## Document segment
──────────

It is well for us to go back upon the wings of memory to that halcyon epoch of youth in University days, when all of us were "Eager-hearted as a boy when first he leaves his father's field."

Like the imperial city of the Cæsars, embosomed in green hills above a winding river, Austin reminded us yet more of that other ancient capital, the birthplace of poets and of sages, "Athens, the eye of Greece, mother of arts and eloquence." There we were transplanted to the golden age.

We wandered "Where the muses haunt, clear spring or shady grove or sunny hill." We were revelers in the realm of old romance. What adventures were ours with Giaffar and Haroun al Raschid disguised at night in the streets of Bagdad!

We walked with Vathek through the gloomy, vast and silent halls of Eblis. We wooed the laughter-loving Undine by the silverthreaded streams of the black German forest.

We followed the wayward footsteps of the miscreated Frankenstein.

We were idle dreamers with Rasselas in the happy valley.

We fought with Douglas for the golden casket that enshrined the heart of Robert Bruce. We drank with the Christian knight and the Saracen chieftain from the limpid fountain in the diamond of the desert.

──────────

## Data to examine
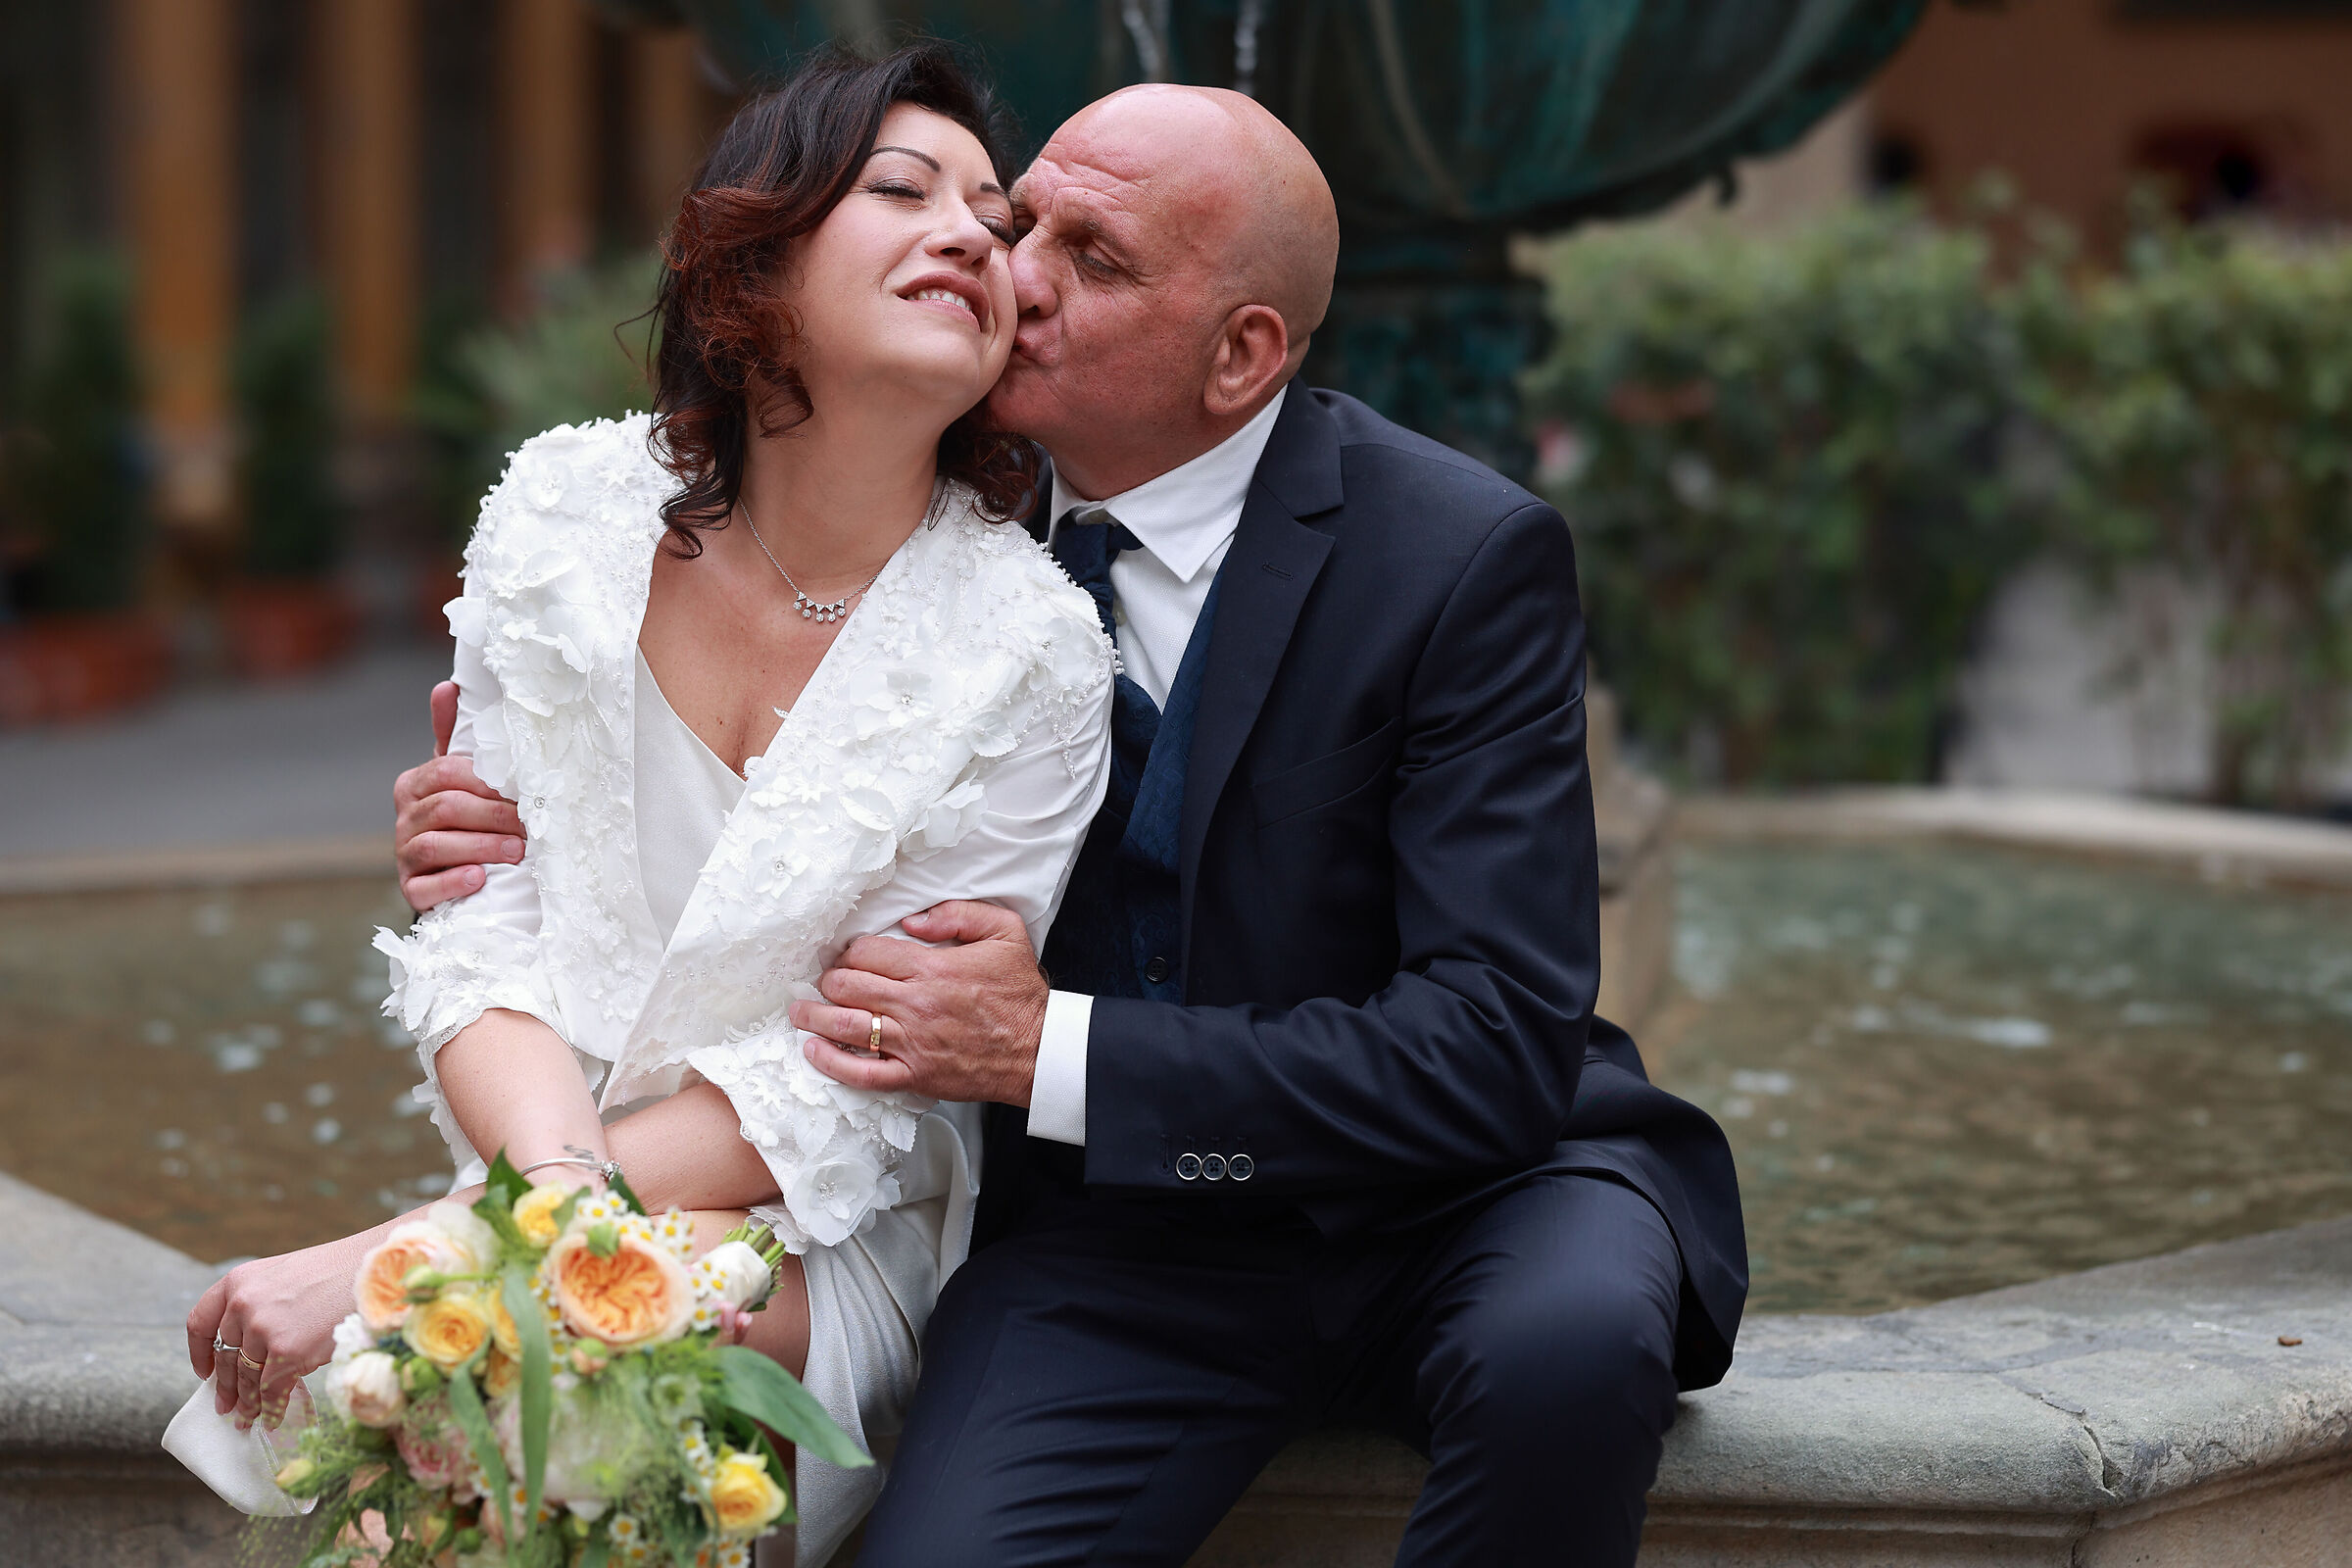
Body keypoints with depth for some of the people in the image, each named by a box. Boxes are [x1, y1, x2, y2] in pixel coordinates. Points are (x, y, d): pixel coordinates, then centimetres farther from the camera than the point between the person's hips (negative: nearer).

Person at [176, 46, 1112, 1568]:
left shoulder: (1033, 653, -12)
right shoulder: (568, 516, -3)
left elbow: (844, 1095, -14)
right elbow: (480, 935, -3)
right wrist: (558, 1184, -26)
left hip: (825, 1253, -1)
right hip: (553, 1174, 2)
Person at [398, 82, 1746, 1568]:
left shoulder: (1467, 555, -13)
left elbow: (1498, 1051, -20)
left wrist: (1057, 1054, -24)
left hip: (1457, 1197, -1)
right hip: (1121, 1229, 2)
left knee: (1565, 1343, -35)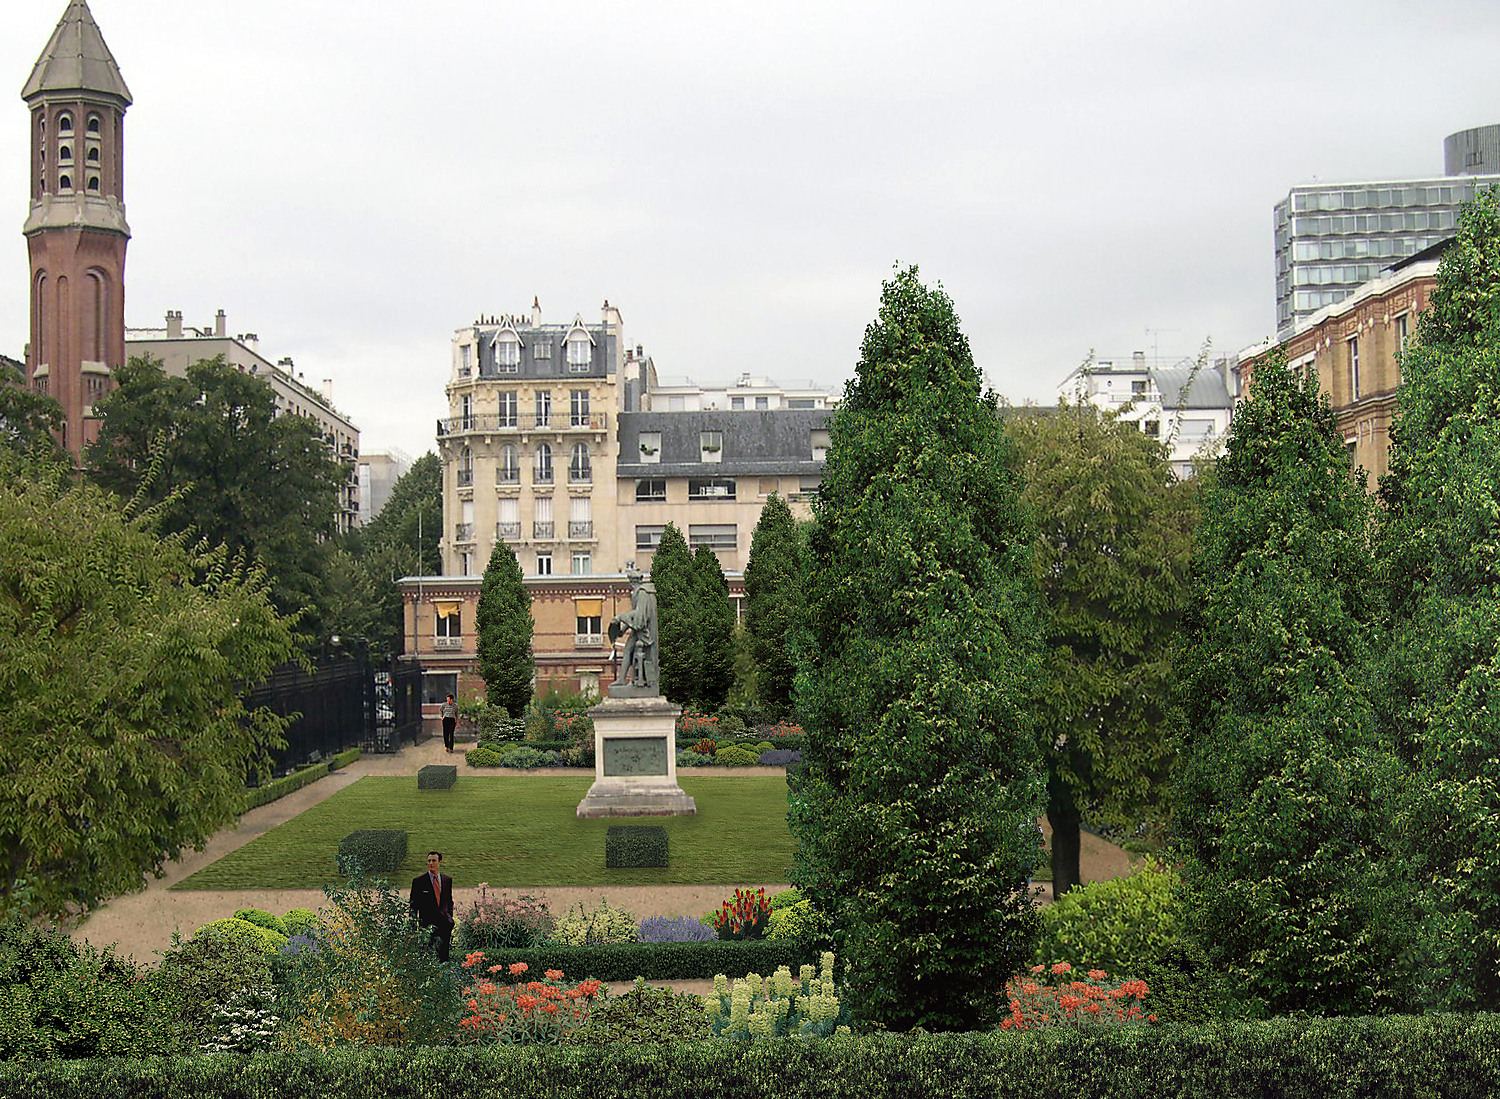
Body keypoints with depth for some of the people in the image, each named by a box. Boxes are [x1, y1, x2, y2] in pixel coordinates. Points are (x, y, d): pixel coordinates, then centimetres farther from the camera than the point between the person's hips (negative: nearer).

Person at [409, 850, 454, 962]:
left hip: (445, 923, 4)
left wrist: (450, 917, 10)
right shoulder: (419, 881, 0)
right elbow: (413, 905, 4)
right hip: (427, 923, -3)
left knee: (444, 956, 4)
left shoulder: (448, 880, 11)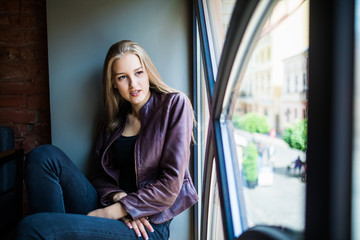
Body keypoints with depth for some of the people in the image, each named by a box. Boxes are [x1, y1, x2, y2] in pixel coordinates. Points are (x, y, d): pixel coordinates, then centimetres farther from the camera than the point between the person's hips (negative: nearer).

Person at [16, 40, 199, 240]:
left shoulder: (174, 104, -5)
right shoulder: (115, 118, 13)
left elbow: (171, 184, -12)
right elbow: (102, 175, 12)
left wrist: (110, 212, -13)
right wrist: (117, 197, -12)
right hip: (106, 209, 7)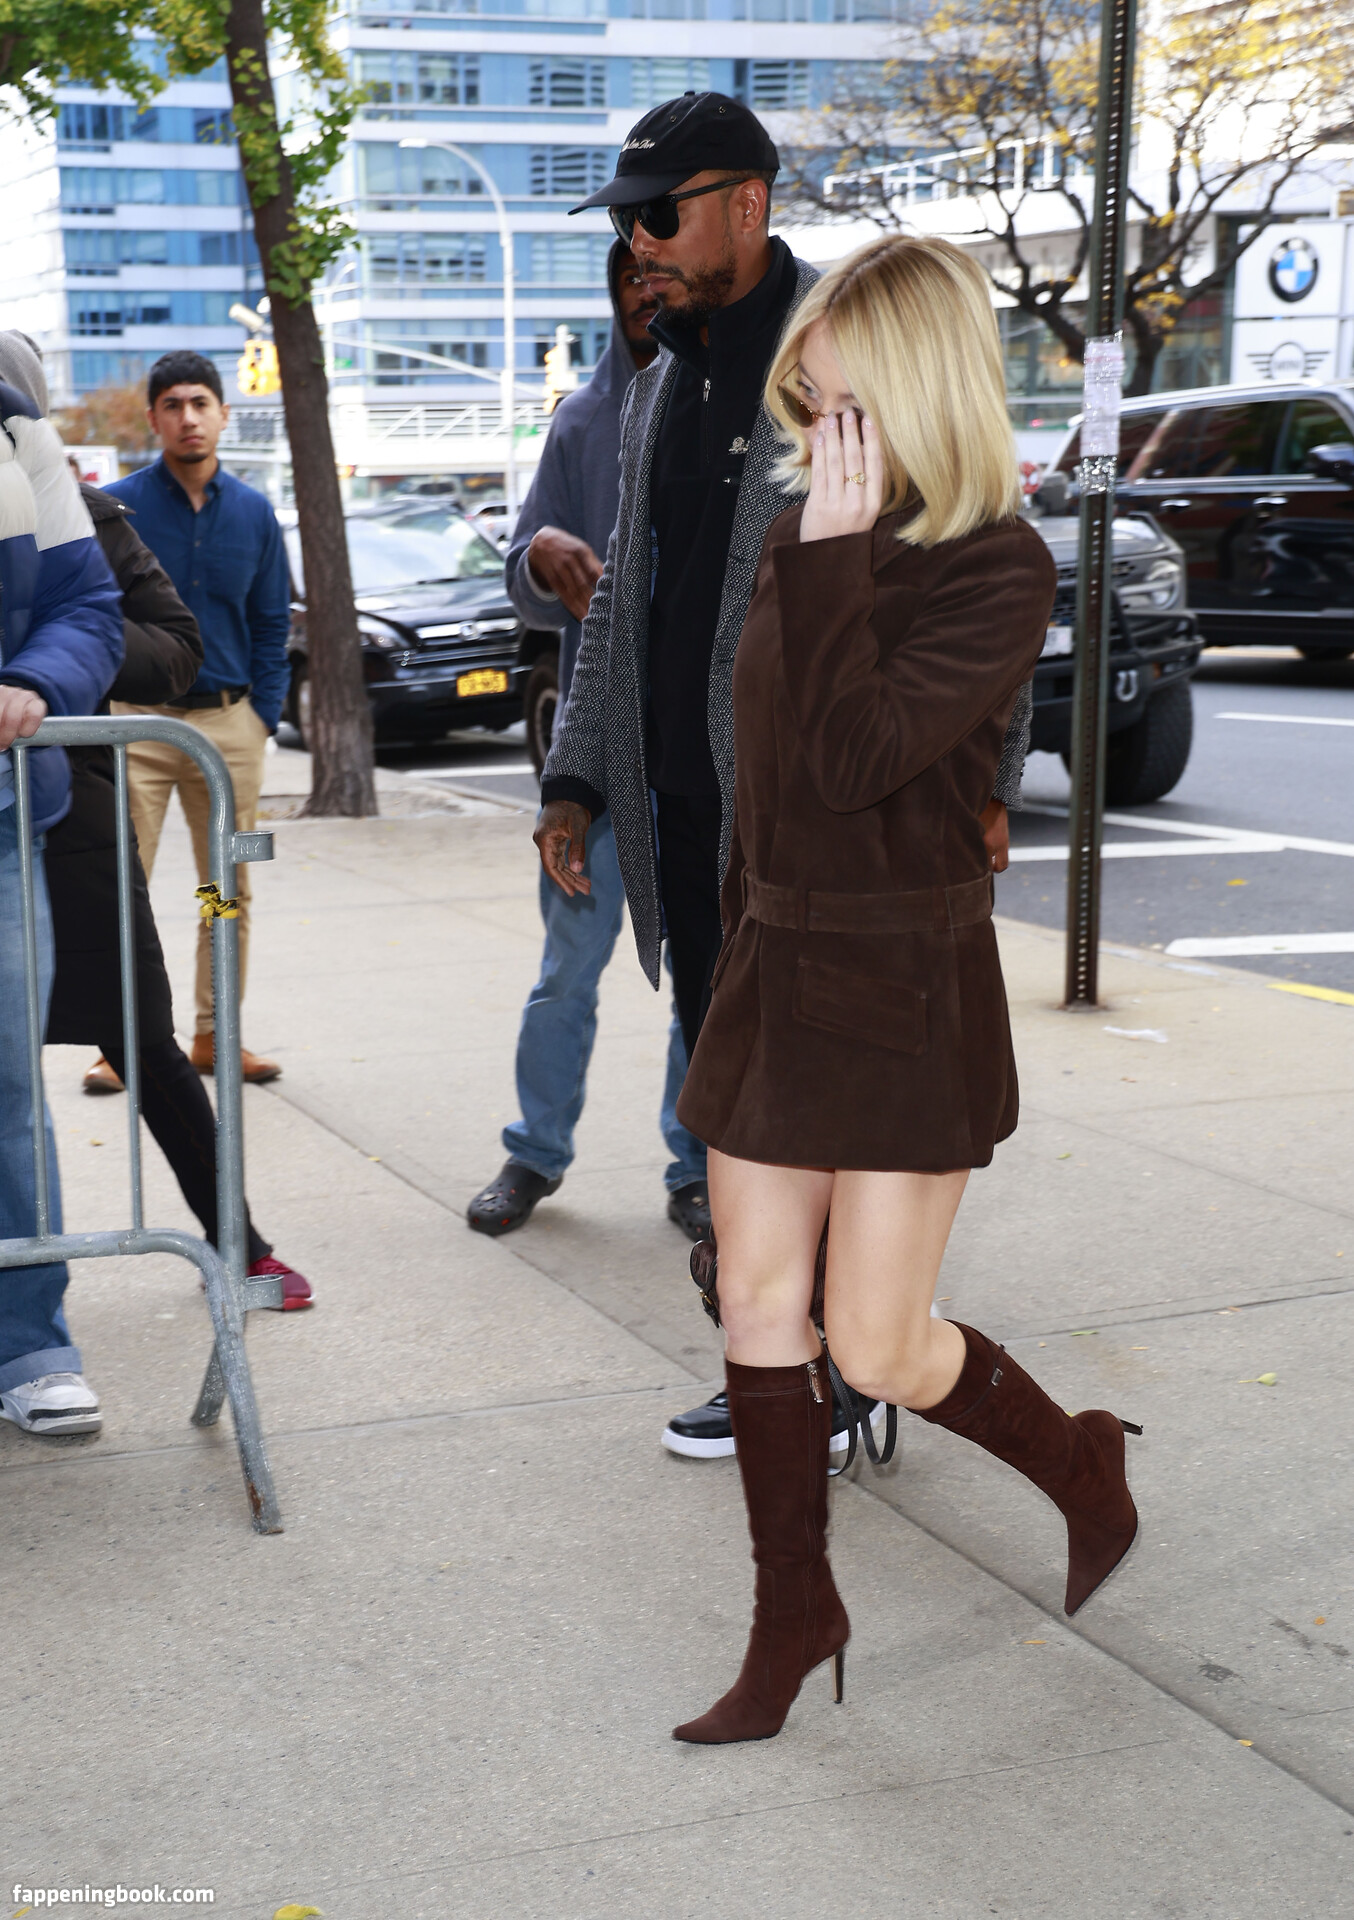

──────────

## Aim of the exercise
Copy out the passage on university days in Austin starting at "It is well for" and ending after "black German forest.", swapping "wandered" for "roamed".

## Response to the exercise
It is well for us to go back upon the wings of memory to that halcyon epoch of youth in University days, when all of us were "Eager-hearted as a boy when first he leaves his father's field."

Like the imperial city of the Cæsars, embosomed in green hills above a winding river, Austin reminded us yet more of that other ancient capital, the birthplace of poets and of sages, "Athens, the eye of Greece, mother of arts and eloquence." There we were transplanted to the golden age.

We roamed "Where the muses haunt, clear spring or shady grove or sunny hill." We were revelers in the realm of old romance. What adventures were ours with Giaffar and Haroun al Raschid disguised at night in the streets of Bagdad!

We walked with Vathek through the gloomy, vast and silent halls of Eblis. We wooed the laughter-loving Undine by the silverthreaded streams of the black German forest.